WHAT THIS TASK INVOLVES: Filter the lines below, copying only those with the string "Optional".

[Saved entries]
==================================================
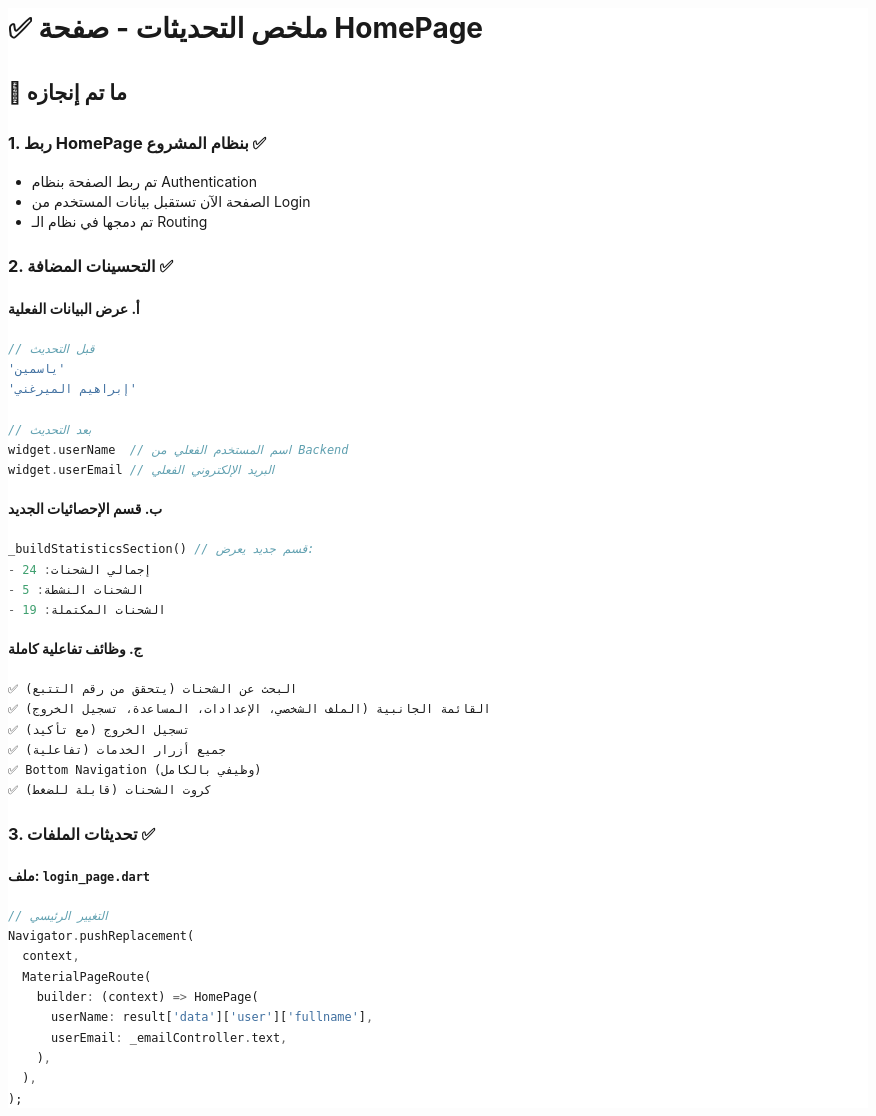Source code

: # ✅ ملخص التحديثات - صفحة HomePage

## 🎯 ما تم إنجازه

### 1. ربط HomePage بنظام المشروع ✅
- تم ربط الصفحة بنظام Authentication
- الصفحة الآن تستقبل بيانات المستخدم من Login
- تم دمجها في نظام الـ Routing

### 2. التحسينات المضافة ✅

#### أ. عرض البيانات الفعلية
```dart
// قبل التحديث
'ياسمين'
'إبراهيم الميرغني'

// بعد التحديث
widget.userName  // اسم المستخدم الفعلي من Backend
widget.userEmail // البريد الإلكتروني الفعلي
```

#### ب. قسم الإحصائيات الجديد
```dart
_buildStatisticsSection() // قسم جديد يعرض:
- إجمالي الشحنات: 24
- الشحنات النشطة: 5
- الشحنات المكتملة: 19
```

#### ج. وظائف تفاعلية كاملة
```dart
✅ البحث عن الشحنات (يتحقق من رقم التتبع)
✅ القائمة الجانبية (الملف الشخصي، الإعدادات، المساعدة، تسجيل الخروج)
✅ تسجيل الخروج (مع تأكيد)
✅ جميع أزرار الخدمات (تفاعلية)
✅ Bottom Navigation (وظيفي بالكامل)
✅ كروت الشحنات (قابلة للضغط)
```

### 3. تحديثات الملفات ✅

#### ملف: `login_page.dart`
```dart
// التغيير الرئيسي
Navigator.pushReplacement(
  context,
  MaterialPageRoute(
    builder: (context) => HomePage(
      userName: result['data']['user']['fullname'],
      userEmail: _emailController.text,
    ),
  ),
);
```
==================================================
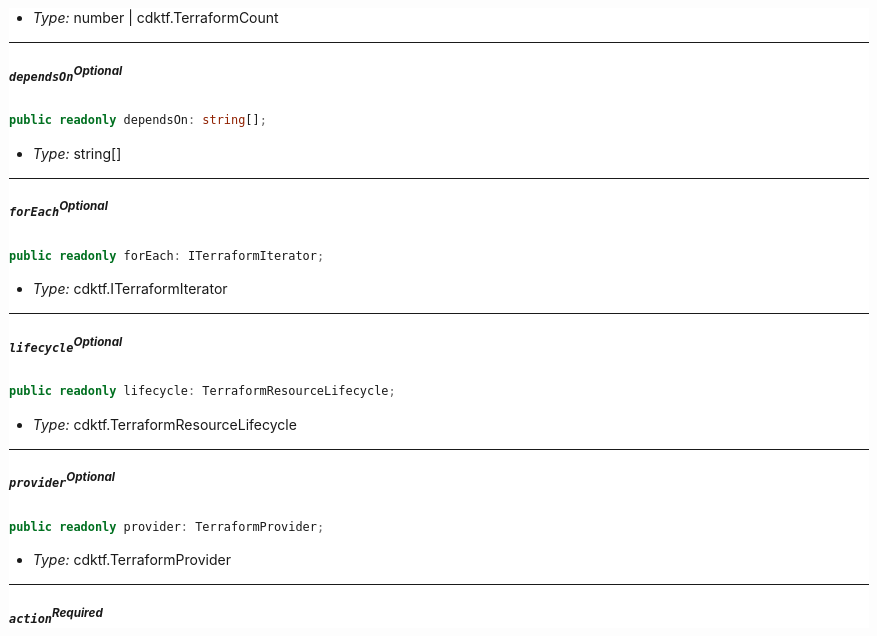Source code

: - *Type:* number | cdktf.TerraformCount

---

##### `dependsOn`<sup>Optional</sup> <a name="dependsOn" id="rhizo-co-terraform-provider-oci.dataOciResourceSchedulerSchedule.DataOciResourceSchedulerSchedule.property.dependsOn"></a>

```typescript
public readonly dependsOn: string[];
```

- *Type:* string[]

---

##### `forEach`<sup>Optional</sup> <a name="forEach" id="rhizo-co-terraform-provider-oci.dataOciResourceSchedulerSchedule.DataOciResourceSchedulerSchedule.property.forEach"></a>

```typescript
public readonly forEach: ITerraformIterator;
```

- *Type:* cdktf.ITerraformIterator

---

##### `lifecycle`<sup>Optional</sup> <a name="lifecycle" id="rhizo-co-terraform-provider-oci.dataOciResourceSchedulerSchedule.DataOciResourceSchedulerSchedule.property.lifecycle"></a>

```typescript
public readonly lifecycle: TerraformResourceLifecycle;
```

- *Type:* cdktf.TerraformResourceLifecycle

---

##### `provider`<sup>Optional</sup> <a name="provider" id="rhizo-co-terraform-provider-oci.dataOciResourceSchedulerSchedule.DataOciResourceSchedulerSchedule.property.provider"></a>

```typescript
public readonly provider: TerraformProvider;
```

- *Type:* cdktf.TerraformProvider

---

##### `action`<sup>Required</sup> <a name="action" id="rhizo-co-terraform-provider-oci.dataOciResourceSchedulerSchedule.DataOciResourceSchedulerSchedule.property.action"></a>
==================================================
ANSWER BOX:
##### `dependsOn`<sup>Optional</sup> <a name="dependsOn" id="rhizo-co-terraform-provider-oci.dataOciResourceSchedulerSchedule.DataOciResourceSchedulerSchedule.property.dependsOn"></a>
##### `forEach`<sup>Optional</sup> <a name="forEach" id="rhizo-co-terraform-provider-oci.dataOciResourceSchedulerSchedule.DataOciResourceSchedulerSchedule.property.forEach"></a>
##### `lifecycle`<sup>Optional</sup> <a name="lifecycle" id="rhizo-co-terraform-provider-oci.dataOciResourceSchedulerSchedule.DataOciResourceSchedulerSchedule.property.lifecycle"></a>
##### `provider`<sup>Optional</sup> <a name="provider" id="rhizo-co-terraform-provider-oci.dataOciResourceSchedulerSchedule.DataOciResourceSchedulerSchedule.property.provider"></a>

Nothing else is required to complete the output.